There have been some user-facing DNS issues today. DNS is confusing and I can't claim that I fully understand everything here, but here's the best explanation/summary I have at the moment.
BACKGROUND
First, unlike what we thought before, ns0/1.openstack.eqiad1.wikimediacloud.org. have glue records stored in the .org registry. This is how Brandon explained that to me:
<taavi> bblack: but I still don't follow why that needs to be in markmonitor. the affected domains use ns0/1.openstack.eqiad1.wikimediacloud.org as the auth dns servers, and wikimediacloud.org uses ns0/1/2.wikimedia.org <bblack> taavi: topranks: delegation of NS authority flows down the namespace tree, not the tree of which domains "depend" on which in the logical sense, that's why the markmonitor part matters. <bblack> if you start from zero knowledge (cold dns cache), you start at the root servers to find the .org servers, you ask the org servers about <whatever>.org, and if the NS record is /also/ anywhere within .org, even a different <some-other-thing>.org, then the .org nameservers must serve the glue address
This means that changing operations/dns.git is not good enough for updates to those specific addresses. This is what .org servers had until today:
ns0.openstack.eqiad1.wikimediacloud.org. IN A 208.80.154.135 ns1.openstack.eqiad1.wikimediacloud.org. IN A 208.80.154.11
For comparation, this is what the zone files for ns0/1/2.wikimedia.org had, again before all of the cloudlb maintenance started:
ns0.openstack.eqiad1.wikimediacloud.org. IN A 208.80.154.148 ; cloudservices1005 ns1.openstack.eqiad1.wikimediacloud.org. IN A 208.80.154.11 ; cloudservices1004
You may notice the record for ns0 is different. 208.80.154.135 has pointed to gerrit1003 since March (according to Netbox). So only one of the two name servers that we had in the glue records has been working in the first place.

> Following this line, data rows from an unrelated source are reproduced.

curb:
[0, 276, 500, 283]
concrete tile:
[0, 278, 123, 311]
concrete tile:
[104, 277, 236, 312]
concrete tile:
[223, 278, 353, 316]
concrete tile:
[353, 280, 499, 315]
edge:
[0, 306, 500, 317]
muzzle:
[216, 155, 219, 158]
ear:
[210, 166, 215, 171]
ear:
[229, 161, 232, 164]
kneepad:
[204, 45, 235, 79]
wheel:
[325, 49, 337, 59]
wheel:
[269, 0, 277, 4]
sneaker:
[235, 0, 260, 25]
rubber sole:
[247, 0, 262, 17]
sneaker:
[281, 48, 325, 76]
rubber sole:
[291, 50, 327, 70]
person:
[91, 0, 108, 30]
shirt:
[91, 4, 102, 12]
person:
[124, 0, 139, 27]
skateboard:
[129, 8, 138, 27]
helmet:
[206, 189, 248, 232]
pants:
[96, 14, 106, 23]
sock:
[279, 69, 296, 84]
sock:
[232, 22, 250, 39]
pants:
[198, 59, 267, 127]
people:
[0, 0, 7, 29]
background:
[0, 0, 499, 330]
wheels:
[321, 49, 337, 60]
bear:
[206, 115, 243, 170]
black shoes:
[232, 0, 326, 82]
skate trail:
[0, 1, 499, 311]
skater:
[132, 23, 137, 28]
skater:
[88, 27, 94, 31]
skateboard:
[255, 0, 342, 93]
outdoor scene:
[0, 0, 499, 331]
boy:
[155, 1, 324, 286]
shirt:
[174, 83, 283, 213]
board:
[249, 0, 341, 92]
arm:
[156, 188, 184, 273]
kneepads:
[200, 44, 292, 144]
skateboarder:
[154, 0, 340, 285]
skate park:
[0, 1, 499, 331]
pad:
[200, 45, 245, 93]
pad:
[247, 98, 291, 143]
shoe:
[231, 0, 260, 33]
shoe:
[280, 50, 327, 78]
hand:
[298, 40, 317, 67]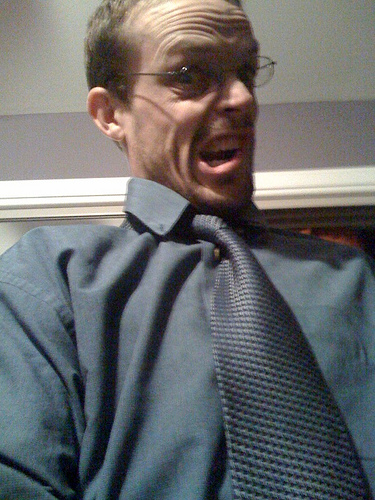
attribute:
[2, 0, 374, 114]
ceiling — gray, white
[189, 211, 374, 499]
tie — blue, black, blue patterned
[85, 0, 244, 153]
hair — brown, short, neat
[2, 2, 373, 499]
man — looking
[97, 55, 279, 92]
glasses — metal, thin, round, black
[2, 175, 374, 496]
shirt — blue, button down, light blue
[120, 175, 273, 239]
collar — high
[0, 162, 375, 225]
trim — white, wood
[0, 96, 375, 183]
wall — dark gray, gray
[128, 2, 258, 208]
face — funny, strange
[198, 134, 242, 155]
teeth — straight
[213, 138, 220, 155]
tooth — pointy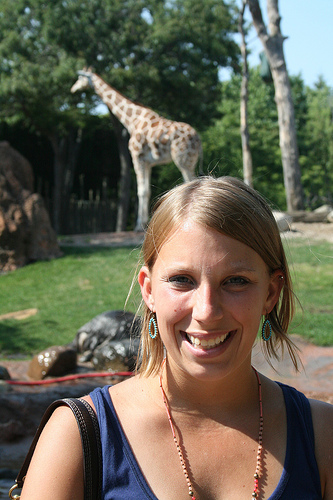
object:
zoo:
[0, 0, 332, 498]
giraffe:
[70, 67, 199, 236]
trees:
[240, 3, 252, 194]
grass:
[0, 233, 332, 361]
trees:
[0, 0, 70, 140]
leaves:
[5, 5, 17, 24]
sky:
[216, 1, 333, 80]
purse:
[8, 390, 124, 496]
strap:
[6, 393, 105, 498]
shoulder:
[58, 374, 136, 443]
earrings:
[147, 312, 158, 341]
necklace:
[158, 355, 264, 500]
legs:
[132, 154, 148, 232]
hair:
[127, 171, 304, 377]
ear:
[137, 264, 155, 314]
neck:
[162, 347, 254, 408]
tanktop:
[88, 381, 324, 498]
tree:
[201, 52, 333, 209]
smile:
[180, 325, 238, 359]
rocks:
[76, 309, 140, 376]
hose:
[6, 360, 136, 388]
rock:
[28, 344, 80, 382]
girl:
[18, 174, 333, 498]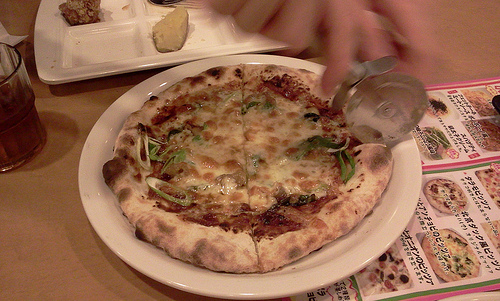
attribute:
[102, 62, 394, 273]
pizza — big, small, burnt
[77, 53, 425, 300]
plate — white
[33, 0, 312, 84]
tray — white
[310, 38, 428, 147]
pizza cutter — silver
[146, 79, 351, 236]
cheese — melted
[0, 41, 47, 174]
cup — half-full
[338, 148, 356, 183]
vegetable — green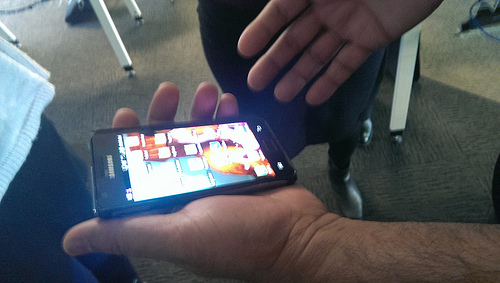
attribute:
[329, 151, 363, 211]
shoes — black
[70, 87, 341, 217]
cell phone — on, black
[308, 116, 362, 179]
tights — black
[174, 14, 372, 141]
skirt — black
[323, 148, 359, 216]
shoe — black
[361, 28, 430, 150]
leg — metal, white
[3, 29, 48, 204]
sweater — knit, white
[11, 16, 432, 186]
floor — carpeted, brown, grey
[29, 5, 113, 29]
shoe — black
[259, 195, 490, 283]
arm — hairy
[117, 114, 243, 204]
screen — lit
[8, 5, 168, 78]
legs — white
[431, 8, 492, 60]
cord — blue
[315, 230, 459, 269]
hair — black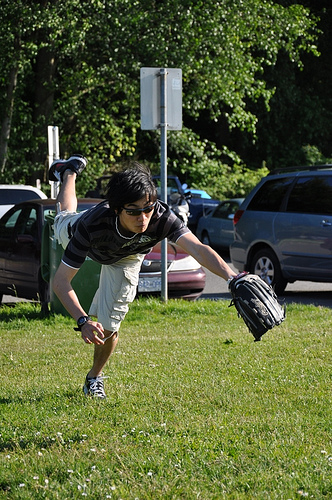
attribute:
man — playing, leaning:
[45, 154, 283, 398]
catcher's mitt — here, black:
[227, 269, 285, 342]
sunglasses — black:
[121, 204, 154, 217]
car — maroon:
[1, 199, 205, 303]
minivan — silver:
[229, 166, 331, 293]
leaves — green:
[1, 0, 331, 201]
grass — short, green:
[1, 299, 331, 499]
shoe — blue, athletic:
[44, 155, 86, 182]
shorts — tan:
[54, 210, 147, 335]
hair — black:
[106, 167, 155, 218]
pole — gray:
[158, 67, 168, 303]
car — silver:
[195, 197, 245, 252]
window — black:
[245, 175, 331, 215]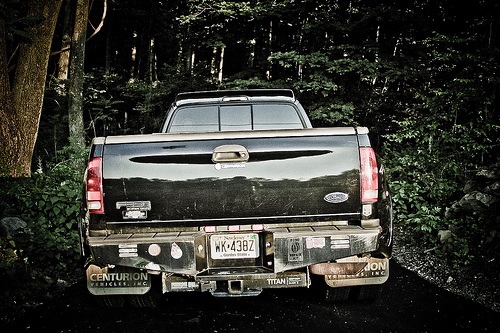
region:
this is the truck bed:
[56, 108, 387, 296]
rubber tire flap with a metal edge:
[82, 260, 152, 300]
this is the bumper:
[75, 225, 375, 280]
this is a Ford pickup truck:
[75, 65, 395, 300]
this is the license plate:
[205, 227, 275, 267]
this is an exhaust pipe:
[306, 256, 371, 276]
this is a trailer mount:
[225, 277, 245, 292]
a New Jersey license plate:
[206, 230, 259, 256]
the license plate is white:
[205, 226, 260, 261]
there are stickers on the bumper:
[72, 222, 392, 281]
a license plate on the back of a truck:
[207, 236, 262, 258]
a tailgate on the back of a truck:
[100, 127, 365, 225]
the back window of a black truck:
[167, 98, 308, 131]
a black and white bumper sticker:
[85, 266, 152, 293]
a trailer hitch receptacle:
[224, 278, 245, 295]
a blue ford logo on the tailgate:
[320, 189, 350, 205]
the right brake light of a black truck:
[356, 142, 378, 205]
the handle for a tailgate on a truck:
[206, 140, 253, 166]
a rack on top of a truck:
[166, 83, 298, 102]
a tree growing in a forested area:
[61, 3, 88, 153]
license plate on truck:
[214, 234, 255, 259]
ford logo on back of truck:
[323, 187, 348, 204]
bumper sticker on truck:
[89, 262, 147, 286]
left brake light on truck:
[87, 158, 107, 217]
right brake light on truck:
[357, 141, 381, 207]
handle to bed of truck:
[208, 144, 250, 163]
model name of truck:
[116, 197, 151, 211]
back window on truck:
[178, 108, 302, 129]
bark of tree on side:
[0, 0, 55, 177]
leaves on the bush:
[4, 177, 79, 260]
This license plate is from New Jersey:
[215, 215, 266, 279]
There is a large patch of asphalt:
[298, 310, 305, 325]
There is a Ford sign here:
[327, 188, 352, 217]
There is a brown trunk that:
[1, 98, 26, 161]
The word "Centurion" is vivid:
[91, 270, 138, 310]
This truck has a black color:
[276, 193, 278, 203]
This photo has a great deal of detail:
[160, 94, 229, 254]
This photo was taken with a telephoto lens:
[127, 125, 219, 315]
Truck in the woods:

The tricky part here is that different resolvers seem to be using different sources for the nsX.openstack records, presumably due to caches at various levels.
BREAKAGE
As a part of the cloudlb introduction, the AuthDNS addresses are being moved to VIPs (185.15.56.162 and 185.15.56.163). cloudservices1006, the first node in the new setup, is now serving the new ns1 address (.163). ns1.openstack was changed in the wikimediacloud.org zone files, but the glue records in .org remained unchanged.
However, the old ns1 address was the only working glue record. So taking down cloudservices1004 (the old ns0) broke clients that were using the glue information. While it seems like stuff continued working for the majority of people, we did have several people come ask about those issues so there was some impact.
FIXES SO FAR
Two things were done this evening to fix the immediate issues: * First, Rob H from the dc-ops team (and one of the few people who can update our domain registrar) sent a message asking for the data in the .org root to be updated to match the current status of the wikimediacloud.org zone files. https://phabricator.wikimedia.org/T346177#9161417 * Second, Cathal applied some network-level hacks to make the old ns1 record to answer queries again. https://phabricator.wikimedia.org/T346177#9161474
NEXT STEPS
I think the steps to complete this migration without any further user impact are roughly the following: 1. Make cloudservices1006 also answer queries for 185.15.56.162 (new ns0). 2. Update both the wikimediacloud.org zone file and the .org glue records to reference .162 as the ns0 record. 3. Wait for all of the DNS TTLs for ns0 to expire. 4. Revert the routing hacks for 208.80.154.11. Also remove the Netbox record for it. 5. Move cloudservices1005 to the cloudlb network setup. 6. Move .162 (new ns0) from cloudservices1006 to 1005.
Taavi